Image used for representational purpose only. (File Photo | PTI)
Image used for representational purpose only. (File Photo | PTI)

Indian banks insulated from global spillovers

The situation appears similar elsewhere, too, with the systemically important Credit Suisse gasping for breath.

If recent developments are any indication, a global banking crisis seems to be hurtling earthwards. Three US-based banks, namely Silvergate, Silicon Valley Bank, and Signature Bank, folded in quick succession, while another lender, First Republic, got an urgent $30 billion whip round from fellow banks to stay afloat. The situation appears similar elsewhere, too, with the systemically important Credit Suisse gasping for breath. Market anxiety can be seen and felt with volatility stretching across geographies, making one thing abundantly clear—that the banking and financial sector is in for a perfect long storm. However, the anticipated rout may not end up as global financial crisis 2.0. Policymakers, financial regulators and central banks are back to the ‘whatever it takes’ mode for the third year now. If 2021 was all about providing liquidity, 2022 saw a fierce battle against inflation and in 2023, they are doing all they can to prevent widespread bank runs and financial contagion.

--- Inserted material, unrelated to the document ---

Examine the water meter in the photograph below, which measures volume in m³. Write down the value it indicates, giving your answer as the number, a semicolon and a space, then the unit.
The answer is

But 2023 is different from 2008, at least on two counts. If the 2008 crisis was due to credit crunch and asset quality issues, the current crisis is largely due to interest rate risk—a first in a decade. Two, they also differ on scale. While the 2008 episode saw 25 bank failures with $373 billion in combined assets, in 2023 (so far), just two banks had $319 billion in combined assets, according to government data sourced by a US-based analyst. Much of the carnage was due to the steep tightening of policy rates forcing banks to raise deposit rates even as their investment yields began plummeting. So, to avoid a full-scale crisis, the US regulators allowed regulatory relaxations so that banks could payout even uninsured depositors if they folded up. And given the intensifying financial stability risks, markets believe the Fed may well pause rate hikes to stem the panic.

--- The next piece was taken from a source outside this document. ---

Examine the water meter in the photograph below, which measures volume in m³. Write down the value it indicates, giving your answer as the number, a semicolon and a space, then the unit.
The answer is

Indian banks are sound, well protected, and shielded from global spillovers, thanks to the RBI’s regulations, including statutory liquidity ratios, capital buffers, and cash adequacy requirements uniformly applicable for all banks and NBFCs. Moreover, household deposits dominate Indian bank funding, unlike the US peers who rely on wholesale channels, which can snap lifelines owing to macroeconomic vulnerabilities. That said, India’s growth recovery process is unique, and as economist Surjit Bhalla recently noted, RBI must follow its own course than simply following the Fed.